RDataFrame histogram name based on branch value

riley-x · May 17, 2022, 12:13am

Using RDataFrame, what is the best way to create/fill different histograms depending on the value of a branch?

For example, if I have a branch Sample with string values like “W” and “Z”, I would like to fill separate histograms “{Sample}_pt”, i.e. “W_pt” or “Z_pt”.

Right now the only idea I can come up with is to figure out all the unique values of the Sample branch and then iterate different calls to Filter for each unique value of Sample. But there doesn’t seem to be a RDataFrame::Unique function or similar, and would require doing an extra event loop.

couet · May 17, 2022, 8:15am

I think you may find the answer to your question by looking at the dataframes section of the manual. It points to many tutorials which surely cover this topic. If you still have problems finding the answer @eguiraud can surely help you.

eguiraud · May 17, 2022, 8:41am

Hi @riley-x ,
RDF does not have direct support for “categorical histogram filling” such as that (although we are thinking about adding something that makes these use cases simpler).

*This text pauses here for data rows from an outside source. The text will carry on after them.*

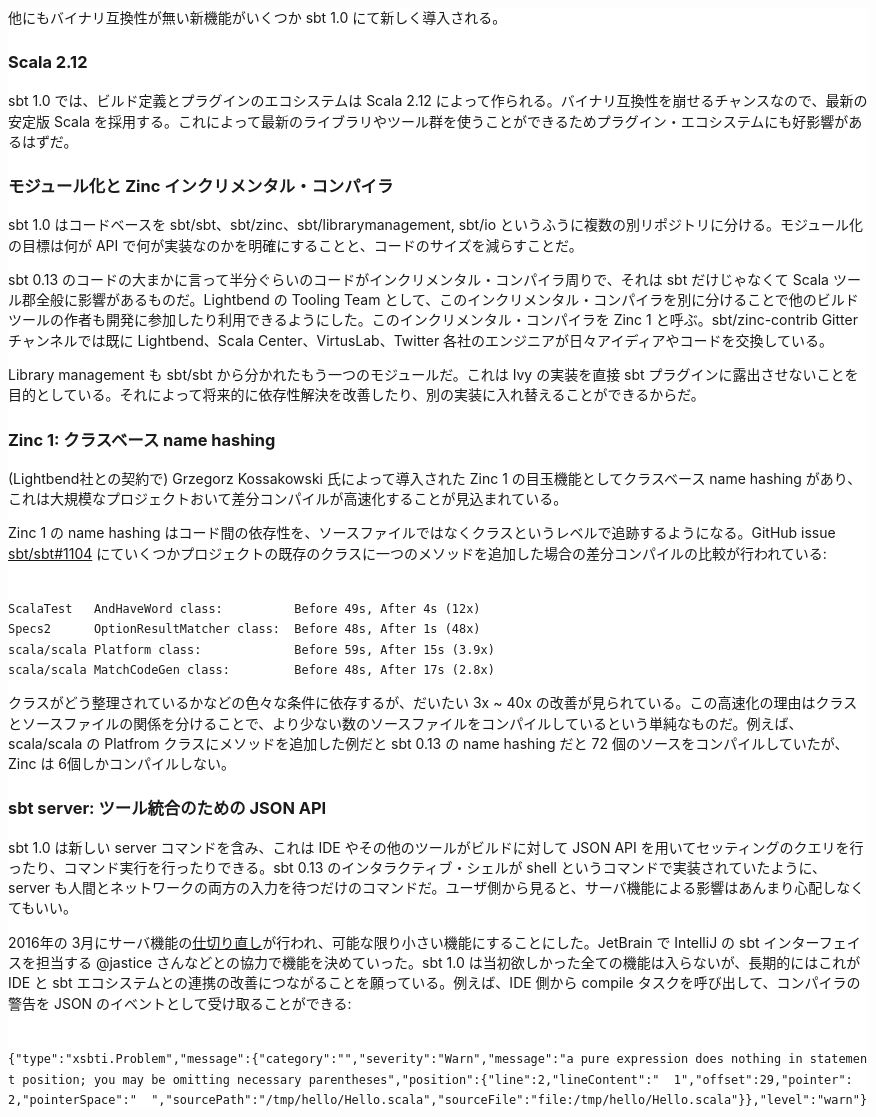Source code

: 他にもバイナリ互換性が無い新機能がいくつか sbt 1.0 にて新しく導入される。

### Scala 2.12

sbt 1.0 では、ビルド定義とプラグインのエコシステムは Scala 2.12 によって作られる。バイナリ互換性を崩せるチャンスなので、最新の安定版 Scala を採用する。これによって最新のライブラリやツール群を使うことができるためプラグイン・エコシステムにも好影響があるはずだ。

### モジュール化と Zinc インクリメンタル・コンパイラ

sbt 1.0 はコードベースを sbt/sbt、sbt/zinc、sbt/librarymanagement, sbt/io というふうに複数の別リポジトリに分ける。モジュール化の目標は何が API で何が実装なのかを明確にすることと、コードのサイズを減らすことだ。

sbt 0.13 のコードの大まかに言って半分ぐらいのコードがインクリメンタル・コンパイラ周りで、それは sbt だけじゃなくて Scala ツール郡全般に影響があるものだ。Lightbend の Tooling Team として、このインクリメンタル・コンパイラを別に分けることで他のビルドツールの作者も開発に参加したり利用できるようにした。このインクリメンタル・コンパイラを Zinc 1 と呼ぶ。sbt/zinc-contrib Gitter チャンネルでは既に Lightbend、Scala Center、VirtusLab、Twitter 各社のエンジニアが日々アイディアやコードを交換している。

Library management も sbt/sbt から分かれたもう一つのモジュールだ。これは Ivy の実装を直接 sbt プラグインに露出させないことを目的としている。それによって将来的に依存性解決を改善したり、別の実装に入れ替えることができるからだ。

### Zinc 1: クラスベース name hashing

(Lightbend社との契約で) Grzegorz Kossakowski 氏によって導入された Zinc 1 の目玉機能としてクラスベース name hashing があり、これは大規模なプロジェクトおいて差分コンパイルが高速化することが見込まれている。

Zinc 1 の name hashing はコード間の依存性を、ソースファイルではなくクラスというレベルで追跡するようになる。GitHub issue [sbt/sbt#1104](https://github.com/sbt/sbt/issues/1104) にていくつかプロジェクトの既存のクラスに一つのメソッドを追加した場合の差分コンパイルの比較が行われている:

<code>
ScalaTest   AndHaveWord class:          Before 49s, After 4s (12x)
Specs2      OptionResultMatcher class:  Before 48s, After 1s (48x)
scala/scala Platform class:             Before 59s, After 15s (3.9x)
scala/scala MatchCodeGen class:         Before 48s, After 17s (2.8x)
</code>

クラスがどう整理されているかなどの色々な条件に依存するが、だいたい 3x ~ 40x の改善が見られている。この高速化の理由はクラスとソースファイルの関係を分けることで、より少ない数のソースファイルをコンパイルしているという単純なものだ。例えば、scala/scala の Platfrom クラスにメソッドを追加した例だと sbt 0.13 の name hashing だと 72 個のソースをコンパイルしていたが、Zinc は 6個しかコンパイルしない。

### sbt server: ツール統合のための JSON API

sbt 1.0 は新しい server コマンドを含み、これは IDE やその他のツールがビルドに対して JSON API を用いてセッティングのクエリを行ったり、コマンド実行を行ったりできる。sbt 0.13 のインタラクティブ・シェルが shell というコマンドで実装されていたように、server も人間とネットワークの両方の入力を待つだけのコマンドだ。ユーザ側から見ると、サーバ機能による影響はあんまり心配しなくてもいい。

2016年の 3月にサーバ機能の[仕切り直し](http://eed3si9n.com/ja/sbt-server-reboot)が行われ、可能な限り小さい機能にすることにした。JetBrain で IntelliJ の sbt インターフェイスを担当する @jastice さんなどとの協力で機能を決めていった。sbt 1.0 は当初欲しかった全ての機能は入らないが、長期的にはこれが IDE と sbt エコシステムとの連携の改善につながることを願っている。例えば、IDE 側から compile タスクを呼び出して、コンパイラの警告を JSON のイベントとして受け取ることができる:

<code>
{"type":"xsbti.Problem","message":{"category":"","severity":"Warn","message":"a pure expression does nothing in statement position; you may be omitting necessary parentheses","position":{"line":2,"lineContent":"  1","offset":29,"pointer":2,"pointerSpace":"  ","sourcePath":"/tmp/hello/Hello.scala","sourceFile":"file:/tmp/hello/Hello.scala"}},"level":"warn"}
</code>
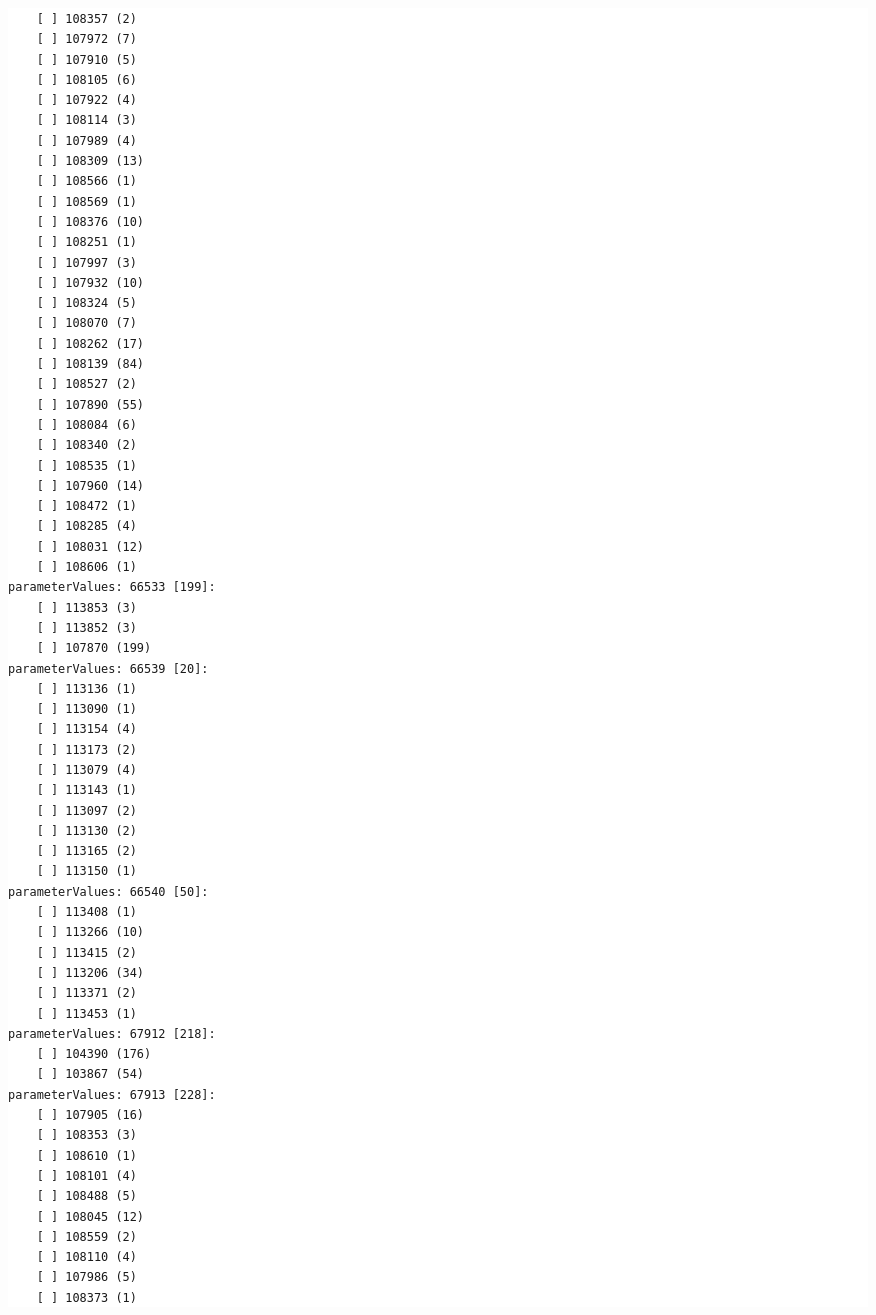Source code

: 		[ ] 108357 (2)
		[ ] 107972 (7)
		[ ] 107910 (5)
		[ ] 108105 (6)
		[ ] 107922 (4)
		[ ] 108114 (3)
		[ ] 107989 (4)
		[ ] 108309 (13)
		[ ] 108566 (1)
		[ ] 108569 (1)
		[ ] 108376 (10)
		[ ] 108251 (1)
		[ ] 107997 (3)
		[ ] 107932 (10)
		[ ] 108324 (5)
		[ ] 108070 (7)
		[ ] 108262 (17)
		[ ] 108139 (84)
		[ ] 108527 (2)
		[ ] 107890 (55)
		[ ] 108084 (6)
		[ ] 108340 (2)
		[ ] 108535 (1)
		[ ] 107960 (14)
		[ ] 108472 (1)
		[ ] 108285 (4)
		[ ] 108031 (12)
		[ ] 108606 (1)
	parameterValues: 66533 [199]:
		[ ] 113853 (3)
		[ ] 113852 (3)
		[ ] 107870 (199)
	parameterValues: 66539 [20]:
		[ ] 113136 (1)
		[ ] 113090 (1)
		[ ] 113154 (4)
		[ ] 113173 (2)
		[ ] 113079 (4)
		[ ] 113143 (1)
		[ ] 113097 (2)
		[ ] 113130 (2)
		[ ] 113165 (2)
		[ ] 113150 (1)
	parameterValues: 66540 [50]:
		[ ] 113408 (1)
		[ ] 113266 (10)
		[ ] 113415 (2)
		[ ] 113206 (34)
		[ ] 113371 (2)
		[ ] 113453 (1)
	parameterValues: 67912 [218]:
		[ ] 104390 (176)
		[ ] 103867 (54)
	parameterValues: 67913 [228]:
		[ ] 107905 (16)
		[ ] 108353 (3)
		[ ] 108610 (1)
		[ ] 108101 (4)
		[ ] 108488 (5)
		[ ] 108045 (12)
		[ ] 108559 (2)
		[ ] 108110 (4)
		[ ] 107986 (5)
		[ ] 108373 (1)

One other possible solution is filling a 2D histogram where the second dimension is a numerical value that depends on the value of the Sample branch. You can use a Define to go from the Sample string to such a numerical value.

Cheers,
Enrico

riley-x · May 18, 2022, 4:44am

Hi,

@eguiraud 's idea of using an extra dimension with a numerical value was an interesting solution. A post-processing step would have to “unfold” this though to the 1D histograms.

I ended up solving this by using Book in the vein of this tutorial but setting Result_t to a map of histograms.

However in retrospect (for anyone else who may stumble on this) I think an easier way would be to use Fill and create a wrapper class around a map of TH1s that takes the “Sample” branch as an additional argument.

system · June 1, 2022, 4:45am

This topic was automatically closed 14 days after the last reply. New replies are no longer allowed.